Debut music, especially debut singles, can sometimes be a rough catch-22. First and foremost, coming out of nowhere to establish yourself as a marketable artist with a style people buy into, you’ll need to build a fan base; a demand for this new music. The easiest way to accomplish that demand would be to release a song that has a wide appeal to attract as many listeners as possible. This is typically means that these debut songs have clichéd, safe lyrics with simple instrumentation so as not to alienate potential fans. That however, is rarely met with high critical acclaim due to the fact that many debut songs tell overdone, unoriginal stories. Such is the case with country newcomer Mo Pitney and his first single, “Country.”
“Country can be in the middle of a city. Country can be on a farm. Country ain’t even a place on a map; it’s a place in your heart” Mo sings in the chorus. The verses continue to list many of things that are included in a country heart. Thankfully, there are no mentions of cutoffs or pickup trucks in a field! However, from old river baptizing to helping those in need without a second thought, Mo Pitney wants you to know he’s a country boy. He loves the Opry, and he’s a patriot who respects his military and all they sacrifice. There’s nothing inherently wrong with songs like this. As I mentioned, they’re safe and bound to attract an audience. However, the song panders to the stress free, simple country lifestyle, and it’s extremely unoriginal. Mo Pitney doesn’t offer anything fresh or new with the lyrics and story.

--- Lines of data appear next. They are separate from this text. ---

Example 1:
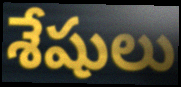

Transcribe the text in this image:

శేషులు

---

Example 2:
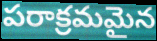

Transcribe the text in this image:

పరాక్రమమైన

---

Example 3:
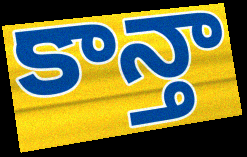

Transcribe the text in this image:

కాన్తా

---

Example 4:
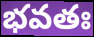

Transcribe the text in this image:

భవతః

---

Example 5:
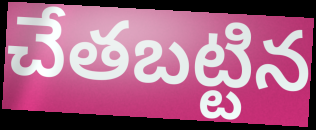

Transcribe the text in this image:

చేతబట్టిన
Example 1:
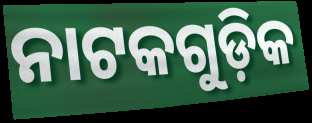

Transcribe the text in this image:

ନାଟକଗୁଡ଼ିକ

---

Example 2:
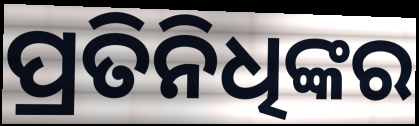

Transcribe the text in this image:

ପ୍ରତିନିଧିଙ୍କର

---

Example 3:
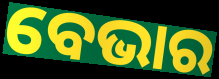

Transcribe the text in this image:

ବେଭାର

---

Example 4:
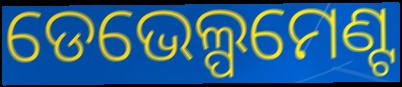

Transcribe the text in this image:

ଡେଭେଲ୍ପମେଣ୍ଟ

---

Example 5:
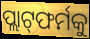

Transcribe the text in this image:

ପ୍ଲାଟ୍‌ଫର୍ମକୁ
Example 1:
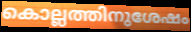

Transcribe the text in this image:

കൊല്ലത്തിനുശേഷം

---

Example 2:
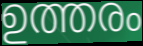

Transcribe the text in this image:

ഉത്തരം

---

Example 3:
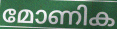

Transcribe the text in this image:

മോണിക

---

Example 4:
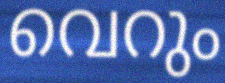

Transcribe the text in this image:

വെറും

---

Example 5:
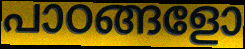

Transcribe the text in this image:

പാഠങ്ങളോ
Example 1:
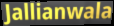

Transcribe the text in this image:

Jallianwala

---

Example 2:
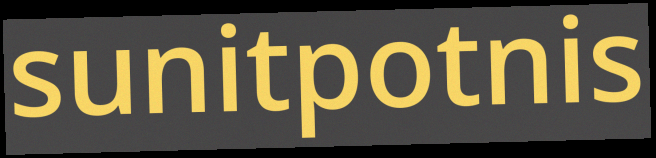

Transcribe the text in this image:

sunitpotnis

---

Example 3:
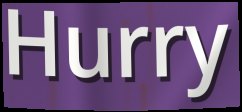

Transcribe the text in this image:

Hurry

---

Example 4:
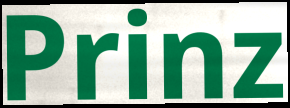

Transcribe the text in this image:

Prinz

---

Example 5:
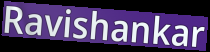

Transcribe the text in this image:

Ravishankar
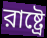
রাষ্ট্রে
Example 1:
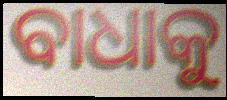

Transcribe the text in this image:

ବାଧାକୁ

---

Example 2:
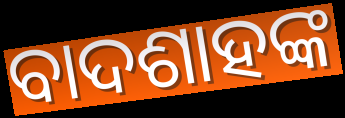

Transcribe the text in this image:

ବାଦଶାହଙ୍କ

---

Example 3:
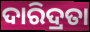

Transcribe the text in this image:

ଦାରିଦ୍ରତା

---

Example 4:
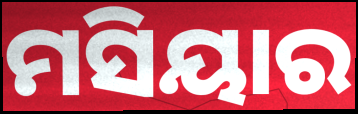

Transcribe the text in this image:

ମସିୟାର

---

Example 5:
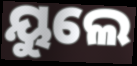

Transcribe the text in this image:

ୟୁଲେ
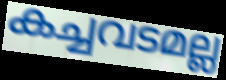
കച്ചവടമല്ല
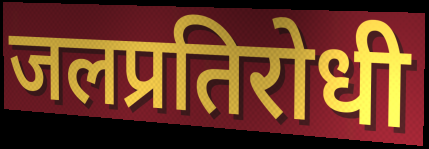
जलप्रतिरोधी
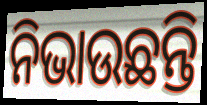
ନିଭାଉଛନ୍ତି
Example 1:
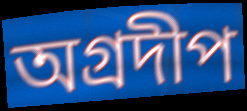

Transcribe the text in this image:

অগ্রদীপ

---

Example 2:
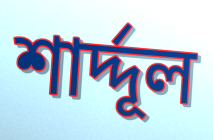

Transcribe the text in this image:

শার্দ্দূল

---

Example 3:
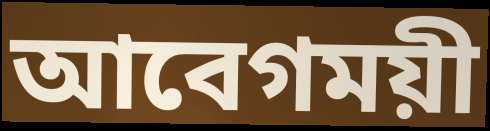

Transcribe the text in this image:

আবেগময়ী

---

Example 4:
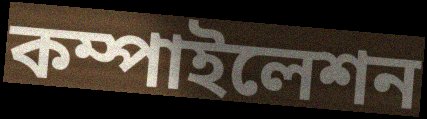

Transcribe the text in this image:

কম্পাইলেশন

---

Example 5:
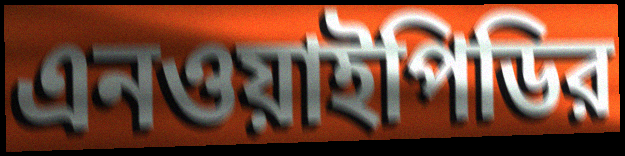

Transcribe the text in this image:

এনওয়াইপিডির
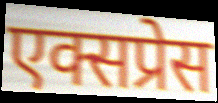
एक्सप्रेस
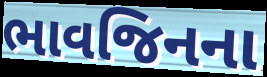
ભાવજિનના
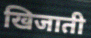
खिजाती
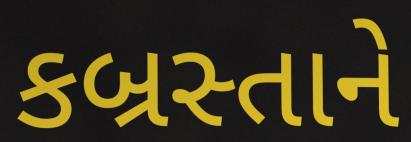
કબ્રસ્તાને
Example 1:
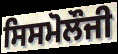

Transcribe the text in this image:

ਸਿਸਮੋਲੌਜੀ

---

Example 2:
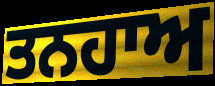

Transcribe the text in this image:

ਤਨਹਾਅ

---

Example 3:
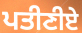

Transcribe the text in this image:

ਪਤੀਣੀਏ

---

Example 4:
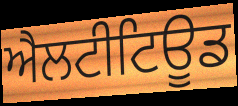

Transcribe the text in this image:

ਐਲਟੀਟਿਊਡ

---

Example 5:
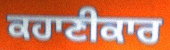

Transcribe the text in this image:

ਕਹਾਣੀਕਾਰ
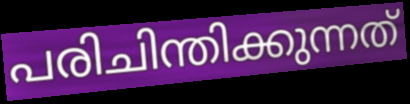
പരിചിന്തിക്കുന്നത്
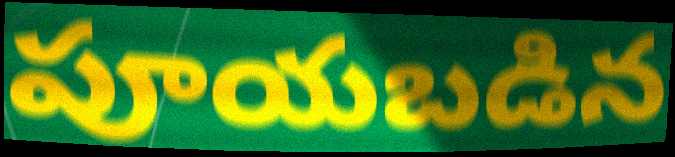
పూయబడిన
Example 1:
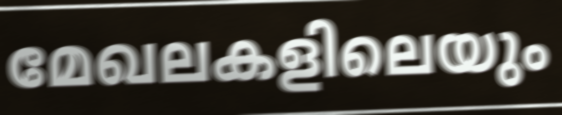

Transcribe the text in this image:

മേഖലകളിലെയും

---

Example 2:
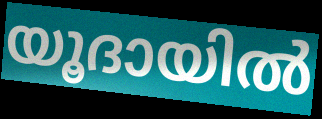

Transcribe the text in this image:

യൂദായിൽ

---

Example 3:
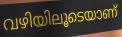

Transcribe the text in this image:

വഴിയിലൂടെയാണ്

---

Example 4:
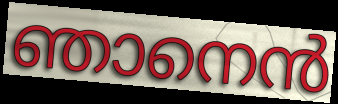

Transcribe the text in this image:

ഞാനെൻ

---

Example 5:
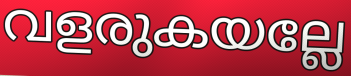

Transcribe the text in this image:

വളരുകയല്ലേ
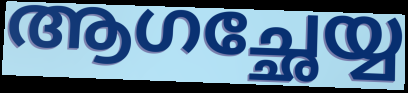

However, the bright spot of Mo Pitney that’s more important at this moment is his sound. Mo Pitney is true, pure country. “Country” has noticeable fiddles and steel guitars behind the lyrics. The instrumentation is, for my money, the best part of the song. The fiddle solos are fresh and needed in the spotlight of today’s country music. The instrumentation is key because it’s full on traditional. This seems to be the route Mo Pitney wants to go, and I think country music purists everywhere can smile while listening to “Country.” Mo Pitney also has a heck of a voice, reminiscent of Randy Travis and Easton Corbin. Pitney’s vocals here sound seasoned and authentic and they’re another shining spot in this song.
Overall, “Country” does its job as a debut single. It establishes Mo Pitney as a singer, and establishes the sound he wants to bring to the country music world. His voice, with those instruments, on a song with an actual story, like this other original he played at the Opry, is something to look forward to when an album from Pitney is released. It’s worth noting that Pitney is signed to Curb Records, so let’s all hope Mike Curb doesn’t treat Pitney poorly and that we’re given some more music soon. As for “Country” we’ll just have to look past the clichéd, tired lyrics for now while we enjoy the pure sounds of good ol’ country music coming from Mo Pitney.